The module begins with the toppling of a statue of Edward Colston, who profited from the trade in enslaved African men, women and children in the seventeenth century, in Bristol in June 2020, before reviewing key concepts that can be used to study memory. It then examines some of the historical ways in which memory and slavery have been intertwined, before turning to contemporary manifestations, including film and the ‘neo-slave narrative’ literary genre. Early in term 2, we will focus on the commemoration of Atlantic slavery, its consequences, ending and legacies in museums, which will include a fieldtrip. The module ends by considering some recent issues such as ‘slavery tourism’, demands for apologies and reparations, and the questions around decolonising universities.
For more details, please see the module timetable.

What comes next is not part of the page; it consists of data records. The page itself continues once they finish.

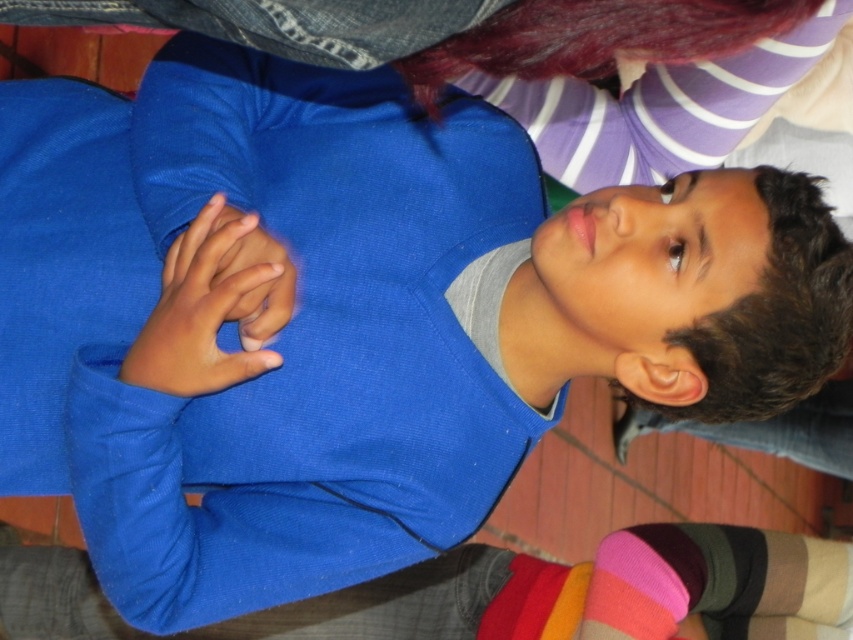
Question: Which of the following is the farthest from the observer?

Choices:
 (A) (642, 625)
 (B) (210, 356)

Answer: (A)

Question: Does smooth blue hand at center have a lesser width compared to pink knitted sock at lower right?

Choices:
 (A) yes
 (B) no

Answer: (A)

Question: Is smooth blue hand at center smaller than pink knitted sock at lower right?

Choices:
 (A) no
 (B) yes

Answer: (B)

Question: Among these points, which one is nearest to the camera?

Choices:
 (A) (277, 355)
 (B) (608, 548)

Answer: (A)

Question: Can you confirm if smooth blue hand at center is positioned below pink knitted sock at lower right?

Choices:
 (A) yes
 (B) no

Answer: (B)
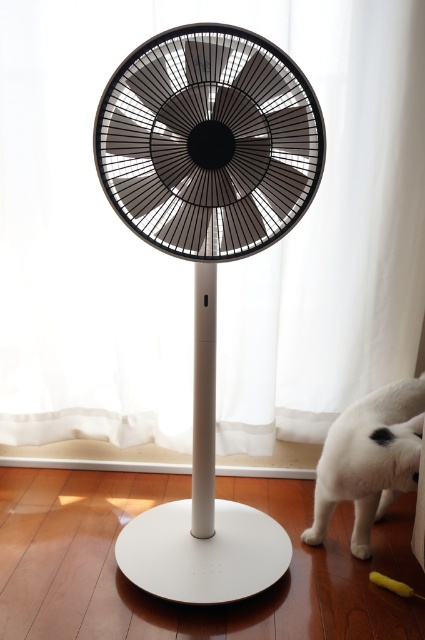
Can you confirm if black matte fan at center is positioned below white fur cat at lower right?

Actually, black matte fan at center is above white fur cat at lower right.

Does black matte fan at center have a larger size compared to white fur cat at lower right?

Indeed, black matte fan at center has a larger size compared to white fur cat at lower right.

Between point (277, 81) and point (325, 483), which one is positioned behind?

The point (325, 483) is more distant.

Identify the location of black matte fan at center. The image size is (425, 640). pos(206,257).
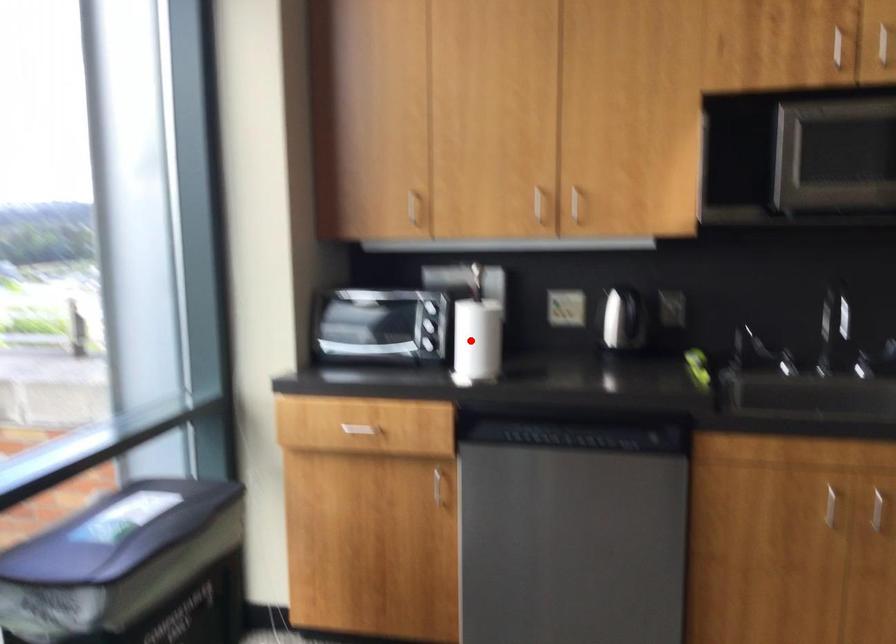
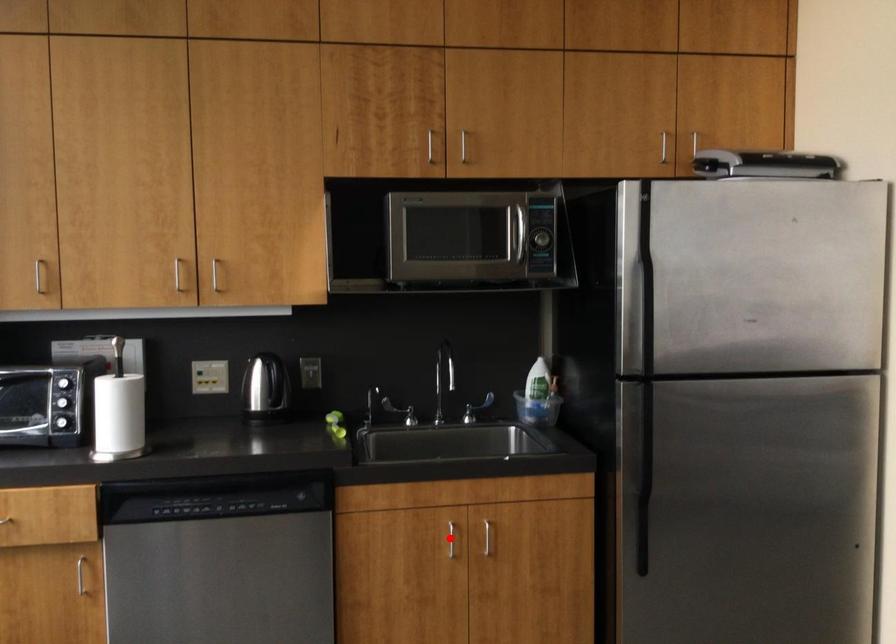
I am providing you with two images of the same scene from different viewpoints. A red point is marked on the first image and another point is marked on the second image. Do the highlighted points in image1 and image2 indicate the same real-world spot?

No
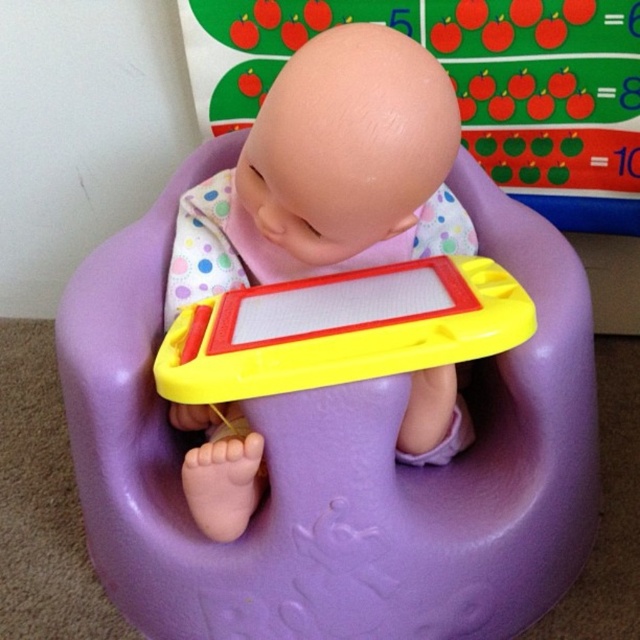
Question: Which point is farther to the camera?

Choices:
 (A) purple plastic feeding chair at center
 (B) yellow plastic toy at center

Answer: (A)

Question: Among these points, which one is nearest to the camera?

Choices:
 (A) (260, 212)
 (B) (154, 580)
 (C) (470, 349)

Answer: (C)

Question: Estimate the real-world distances between objects in this image. Which object is closer to the purple plastic feeding chair at center?

Choices:
 (A) yellow plastic toy at center
 (B) matte plastic baby at center

Answer: (B)

Question: Can you confirm if matte plastic baby at center is wider than yellow plastic toy at center?

Choices:
 (A) yes
 (B) no

Answer: (A)

Question: Does purple plastic feeding chair at center appear over yellow plastic toy at center?

Choices:
 (A) no
 (B) yes

Answer: (A)

Question: Is purple plastic feeding chair at center thinner than yellow plastic toy at center?

Choices:
 (A) yes
 (B) no

Answer: (B)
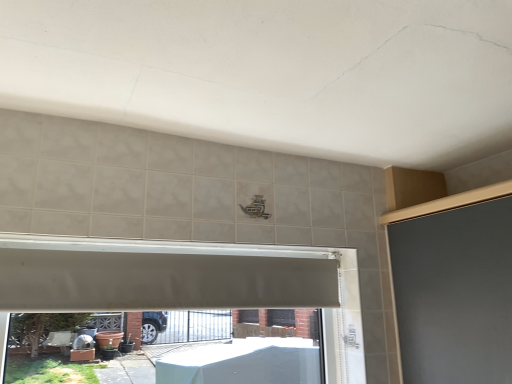
Question: Is point (173, 306) closer or farther from the camera than point (296, 269)?

Choices:
 (A) farther
 (B) closer

Answer: (B)

Question: Do you think white plastic window frame at center is within white matte exhaust hood at center, or outside of it?

Choices:
 (A) outside
 (B) inside

Answer: (A)

Question: Is white plastic window frame at center taller or shorter than white matte exhaust hood at center?

Choices:
 (A) short
 (B) tall

Answer: (B)

Question: Visually, is white matte exhaust hood at center positioned to the left or to the right of white plastic window frame at center?

Choices:
 (A) right
 (B) left

Answer: (A)

Question: From a real-world perspective, is white matte exhaust hood at center above or below white plastic window frame at center?

Choices:
 (A) below
 (B) above

Answer: (B)

Question: Do you think white matte exhaust hood at center is within white plastic window frame at center, or outside of it?

Choices:
 (A) outside
 (B) inside

Answer: (A)

Question: Considering their positions, is white matte exhaust hood at center located in front of or behind white plastic window frame at center?

Choices:
 (A) front
 (B) behind

Answer: (B)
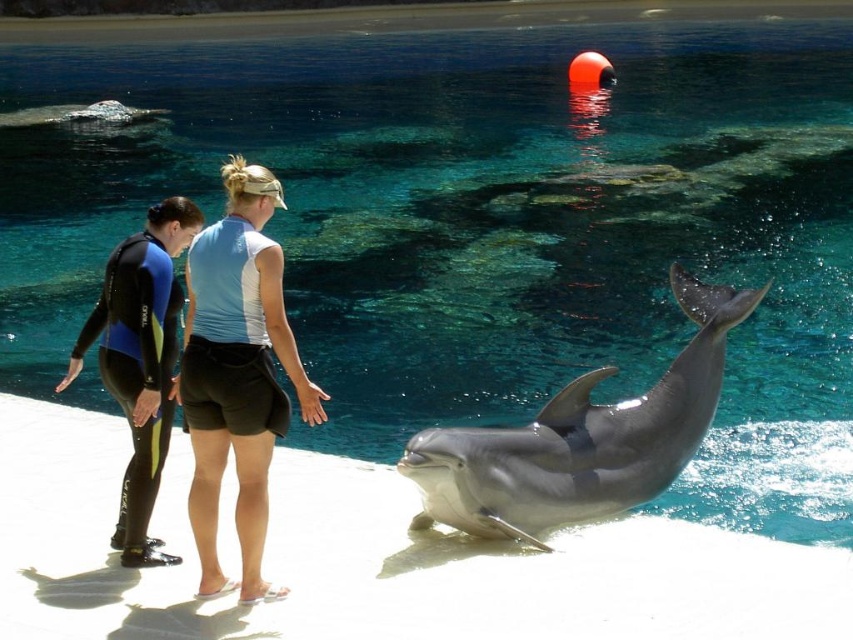
You are a park visitor standing on the white platform near the edge of the large blue water tank. You want to take a photo of the smooth gray dolphin at center. Where should you aim your camera to capture the dolphin in the frame?

You should aim your camera at the 2D location point [581,440] to capture the smooth gray dolphin at center in the frame.

You are a photographer at the marine park and need to capture a close shot of the dolphin. The camera you are using has a zoom range that can focus on a specific point. The point you need to focus on is point (x=581, y=440). What object in the scene does this point correspond to?

The point (x=581, y=440) corresponds to the smooth gray dolphin at center.

You are a marine biologist observing the two people at the marine park. Which of the two individuals is wearing clothing with a narrower width? Please refer to the blue fabric shorts at center and the black neoprene wetsuit at left in your answer.

The blue fabric shorts at center has a lesser width compared to the black neoprene wetsuit at left, so the individual wearing the blue fabric shorts at center has clothing with a narrower width.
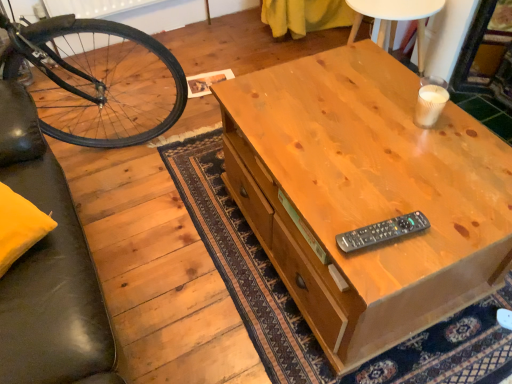
The height and width of the screenshot is (384, 512). Identify the location of vacant space behind black plastic remote at center. (366, 184).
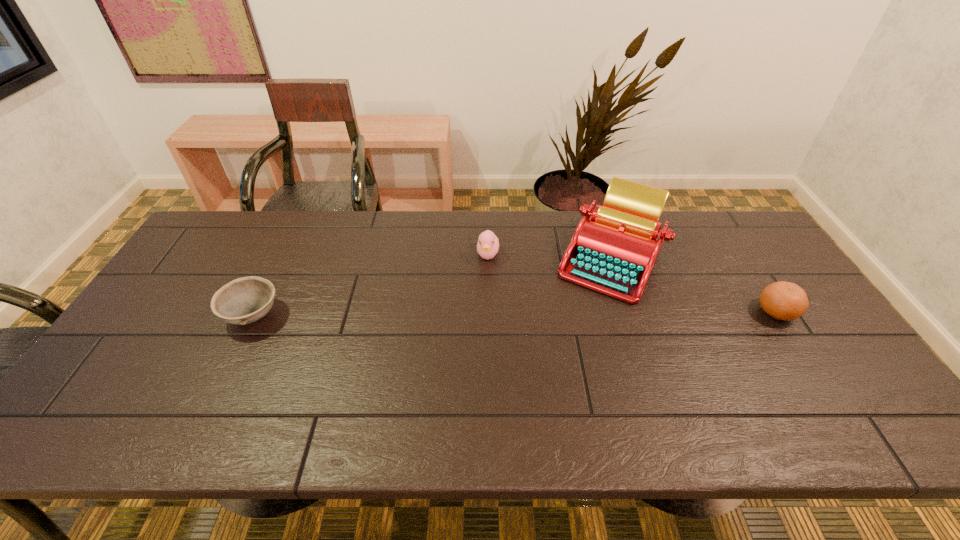
Image resolution: width=960 pixels, height=540 pixels. Find the location of `vacant space at the right edge of the desktop`. vacant space at the right edge of the desktop is located at coordinates (770, 323).

In the image, there is a desktop. Find the location of `vacant space at the far left corner`. vacant space at the far left corner is located at coordinates 218,233.

Locate an element on the screen. free space at the near left corner of the desktop is located at coordinates (117, 392).

Image resolution: width=960 pixels, height=540 pixels. Find the location of `vacant position at the far right corner of the desktop`. vacant position at the far right corner of the desktop is located at coordinates (748, 255).

Locate an element on the screen. vacant area between the third object from right to left and the tallest object is located at coordinates (549, 256).

You are a GUI agent. You are given a task and a screenshot of the screen. Output one action in this format:
    pyautogui.click(x=<x>, y=<y>)
    Task: Click on the free area in between the rightmost object and the leftmost object
    The image size is (960, 540).
    Given the screenshot: What is the action you would take?
    click(515, 313)

The width and height of the screenshot is (960, 540). What are the coordinates of `free space between the shortest object and the duckling` in the screenshot? It's located at (371, 285).

Identify the location of vacant space in between the third object from right to left and the typewriter. (549, 256).

Where is `vacant space that is in between the bowl and the second object from left to right`? This screenshot has width=960, height=540. vacant space that is in between the bowl and the second object from left to right is located at coordinates (371, 285).

Where is `vacant space that's between the tallest object and the rightmost object`? vacant space that's between the tallest object and the rightmost object is located at coordinates (693, 285).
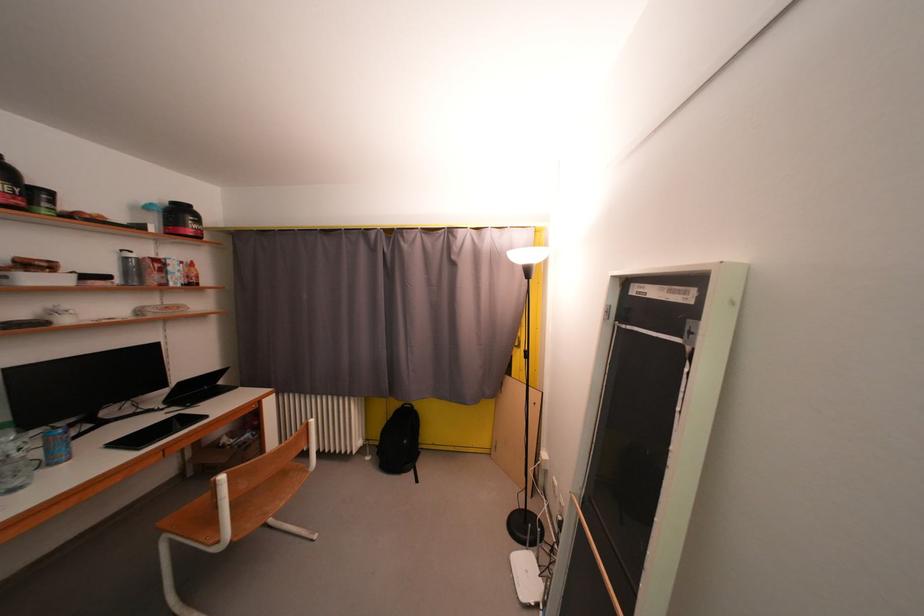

By the end of this module you should be able to:
- demonstrate enhanced study, writing and communication skills, in both written work and group discussion
- exhibit an enhanced capacity for independent study skills, clear/concise expression and critical analysis
- show understanding of key themes and case studies relating to the memorialisation of slavery in Europe, Africa and the Americas
- show some capacity to engage with conceptual debates relevant to the study of (social and cultural) memory
- critically assess past and present efforts to memorialise slavery, including through comparative approaches
- demonstrate the application of theories and approaches to memory and slavery through the applied task of designing a museum display panel
Preparing for the module
Why not also go and see an exhibition on Britain's involvement in the slave trade, slavery and abolition, such as...
- International Slavery Museum, Albert Dock, Liverpool
- 'The Atlantic: Slavery, trade, empire' gallery at the National Maritime Museum, Greenwich, London
We'll be visiting two of these on fieldtrips during the module (to London).
Teaching and learning
This module consists of 17 two-hour seminars, a long essay session and a fieldtrip to London.
For a week-by-week breakdown, see the module timetable.
Seminars consist largely of class discussion based on the assigned reading. There are no lectures. You will be expected to complete all the assigned seminar reading and other work.
There is no exam and there are no non-assessed essays. This is the ‘Final Year Advanced Option 1 (Applied)’ assessment model, which consists of four elements:
- Oral participation (10%) - this mark will be based on your presentation of your draft display panel in Term 2, week 5, including answering follow-up questions, as well as asking questions of other students in the same session.
- 3000-word 'applied' history assignment, consisting of a display panel and accompanying explanatory essay (40%)
- 3000-word long essay (40%)
For deadlines, see those for ‘Final Year Advanced Option 1 (Applied)’ here.
Please note that the assessment remains unchanged even if you link your dissertation to this module.
You will be expected to play a central role in finding your own topics and sources, and coming up with titles, perhaps based on seminar questions, so start planning your assessed work early. Remember that the content of your different pieces of assessed written work must not overlap in any significant way.